DOL MHPAEA Self-Compliance Tool and Minimum Content Requirements
Starting February 10, 2021, group health plans were required to make compliance documentation available to federal regulators upon request, which contains comprehensive analyses regarding nonquantitative treatment limitations (“NQTLs”) and an evaluation of the plan’s compliance with MHPAEA. The recent guidance, in the form of FAQs, clarifies that the Department of Labor MHPAEA Self-Compliance Tool should be used in performing and documenting the comparative analyses of NQTLs. Employers that sponsor group health plans will also be pleased to find that the FAQs provide guidance on the specific minimum content requirements of the analysis, which are listed in the text of the guidance.
“Inadequate” Comparative Analyses
According to the regulatory agencies, upon receipt of a comparative analyses report by a plan or insurer, the regulatory agencies will deem the report inadequate if it is too generalized and conclusory, or if it lacks specific supporting evidence and detailed explanations. “Document dumping” will also fail to satisfy the requirements; however, the regulatory agencies will seek records and documentation to support each analysis and conclusions, such as samples of claims that were covered and denied, details on application of standards, internal testing and review, and compliance documents produced by plan service providers. Some of the NQTLs that the regulatory agencies are specifically focused on include preauthorization requirements, concurrent review, standards for providers to be part of a network (including reimbursement rates), and out of network reimbursement rates.
Noncompliance with the new MHPAEA reporting requirements could result in a corrective action plan and the submission of additional comparative analyses within 45 days. If the additional submissions remain inadequate and do not demonstrate compliance, further consequences could include notifying plan participants that the plan is non-compliant with MHPAEA, notifying the relevant states of the noncompliance, and other review processes.
Finally, the regulatory agencies also clarified participant rights with respect to the comparative analyses. Under the guidance, any comparative analyses performed under the plan and other applicable information under the CAA must be made available to participants and beneficiaries on request. Plans and insurers also must make available their comparative analyses and related information to applicable state authorities on request.
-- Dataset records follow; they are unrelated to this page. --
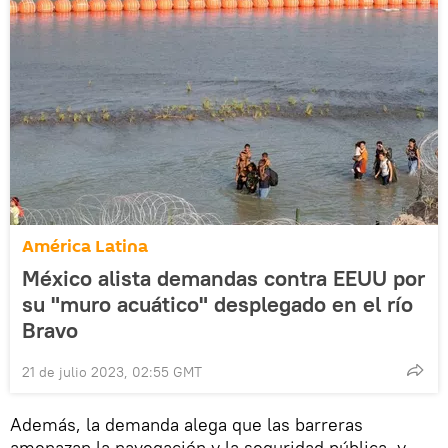
América Latina
México alista demandas contra EEUU por
su "muro acuático" desplegado en el río
Bravo
21 de julio 2023, 02:55 GMT
Además, la demanda alega que las barreras
amenazan la navegación y la seguridad pública, y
Next Steps for Plan Sponsors and Plan Service Providers
These MHPAEA reporting requirements are currently in effect, meaning the regulatory agencies could request a plan’s full report at any time. Plan sponsors should work with their attorneys, insurance carriers, TPAs, and other service providers to formalize the comparative analyses required, gather related documentation, and review plan designs to ensure they are compliant with the new guidance.